YOUR OBJECTIVE
Each line below is to be copied exactly as it appears.

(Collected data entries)
━━━━━━━━
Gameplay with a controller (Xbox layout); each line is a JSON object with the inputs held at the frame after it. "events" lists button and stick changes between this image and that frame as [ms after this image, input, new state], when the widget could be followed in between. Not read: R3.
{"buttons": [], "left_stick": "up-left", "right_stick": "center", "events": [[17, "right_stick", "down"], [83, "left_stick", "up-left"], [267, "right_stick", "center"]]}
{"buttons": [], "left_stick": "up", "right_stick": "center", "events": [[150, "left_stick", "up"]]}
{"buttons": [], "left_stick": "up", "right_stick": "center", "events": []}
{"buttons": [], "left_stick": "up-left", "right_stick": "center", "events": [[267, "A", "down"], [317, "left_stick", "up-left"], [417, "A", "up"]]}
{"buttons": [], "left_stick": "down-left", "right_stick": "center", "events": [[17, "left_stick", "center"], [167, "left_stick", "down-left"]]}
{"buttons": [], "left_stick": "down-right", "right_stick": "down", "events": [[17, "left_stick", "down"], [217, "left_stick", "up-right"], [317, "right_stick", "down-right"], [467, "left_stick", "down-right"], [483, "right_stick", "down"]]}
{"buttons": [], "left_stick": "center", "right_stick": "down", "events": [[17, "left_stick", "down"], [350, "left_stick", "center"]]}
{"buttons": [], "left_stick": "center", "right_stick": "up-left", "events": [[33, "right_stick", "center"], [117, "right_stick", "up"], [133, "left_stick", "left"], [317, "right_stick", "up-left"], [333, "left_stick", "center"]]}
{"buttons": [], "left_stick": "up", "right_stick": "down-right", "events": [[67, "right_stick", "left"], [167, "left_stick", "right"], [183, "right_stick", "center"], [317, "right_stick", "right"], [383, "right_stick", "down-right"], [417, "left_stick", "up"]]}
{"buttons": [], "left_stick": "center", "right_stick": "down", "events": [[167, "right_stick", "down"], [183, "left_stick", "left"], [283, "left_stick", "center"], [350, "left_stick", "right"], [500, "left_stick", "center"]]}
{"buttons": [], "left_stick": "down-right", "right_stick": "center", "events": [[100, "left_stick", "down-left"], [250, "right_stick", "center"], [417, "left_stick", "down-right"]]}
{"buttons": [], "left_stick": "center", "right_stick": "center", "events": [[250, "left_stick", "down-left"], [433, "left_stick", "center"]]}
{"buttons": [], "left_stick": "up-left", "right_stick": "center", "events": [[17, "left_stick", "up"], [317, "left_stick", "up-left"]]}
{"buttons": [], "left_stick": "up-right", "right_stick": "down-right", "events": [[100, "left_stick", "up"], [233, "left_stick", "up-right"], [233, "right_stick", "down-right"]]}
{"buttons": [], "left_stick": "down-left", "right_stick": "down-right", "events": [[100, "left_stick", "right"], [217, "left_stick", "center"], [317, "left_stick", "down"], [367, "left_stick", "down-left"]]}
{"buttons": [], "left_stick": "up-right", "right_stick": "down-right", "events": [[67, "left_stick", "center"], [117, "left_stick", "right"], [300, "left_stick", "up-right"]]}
━━━━━━━━
RESPONSE
Gameplay with a controller (Xbox layout); each line is a JSON object with the inputs held at the frame after it. "events" lists button and stick changes between this image and that frame as [ms after this image, input, new state], when the widget could be followed in between. Not read: R3.
{"buttons": [], "left_stick": "up-left", "right_stick": "center", "events": [[17, "right_stick", "down"], [83, "left_stick", "up-left"], [267, "right_stick", "center"]]}
{"buttons": [], "left_stick": "up", "right_stick": "center", "events": [[150, "left_stick", "up"]]}
{"buttons": [], "left_stick": "up", "right_stick": "center", "events": []}
{"buttons": [], "left_stick": "up-left", "right_stick": "center", "events": [[267, "A", "down"], [317, "left_stick", "up-left"], [417, "A", "up"]]}
{"buttons": [], "left_stick": "down-left", "right_stick": "center", "events": [[17, "left_stick", "center"], [167, "left_stick", "down-left"]]}
{"buttons": [], "left_stick": "down-right", "right_stick": "down", "events": [[17, "left_stick", "down"], [217, "left_stick", "up-right"], [317, "right_stick", "down-right"], [467, "left_stick", "down-right"], [483, "right_stick", "down"]]}
{"buttons": [], "left_stick": "center", "right_stick": "down", "events": [[17, "left_stick", "down"], [350, "left_stick", "center"]]}
{"buttons": [], "left_stick": "center", "right_stick": "up-left", "events": [[33, "right_stick", "center"], [117, "right_stick", "up"], [133, "left_stick", "left"], [317, "right_stick", "up-left"], [333, "left_stick", "center"]]}
{"buttons": [], "left_stick": "up", "right_stick": "down-right", "events": [[67, "right_stick", "left"], [167, "left_stick", "right"], [183, "right_stick", "center"], [317, "right_stick", "right"], [383, "right_stick", "down-right"], [417, "left_stick", "up"]]}
{"buttons": [], "left_stick": "center", "right_stick": "down", "events": [[167, "right_stick", "down"], [183, "left_stick", "left"], [283, "left_stick", "center"], [350, "left_stick", "right"], [500, "left_stick", "center"]]}
{"buttons": [], "left_stick": "down-right", "right_stick": "center", "events": [[100, "left_stick", "down-left"], [250, "right_stick", "center"], [417, "left_stick", "down-right"]]}
{"buttons": [], "left_stick": "center", "right_stick": "center", "events": [[250, "left_stick", "down-left"], [433, "left_stick", "center"]]}
{"buttons": [], "left_stick": "up-left", "right_stick": "center", "events": [[17, "left_stick", "up"], [317, "left_stick", "up-left"]]}
{"buttons": [], "left_stick": "up-right", "right_stick": "down-right", "events": [[100, "left_stick", "up"], [233, "left_stick", "up-right"], [233, "right_stick", "down-right"]]}
{"buttons": [], "left_stick": "down-left", "right_stick": "down-right", "events": [[100, "left_stick", "right"], [217, "left_stick", "center"], [317, "left_stick", "down"], [367, "left_stick", "down-left"]]}
{"buttons": [], "left_stick": "up-right", "right_stick": "down-right", "events": [[67, "left_stick", "center"], [117, "left_stick", "right"], [300, "left_stick", "up-right"]]}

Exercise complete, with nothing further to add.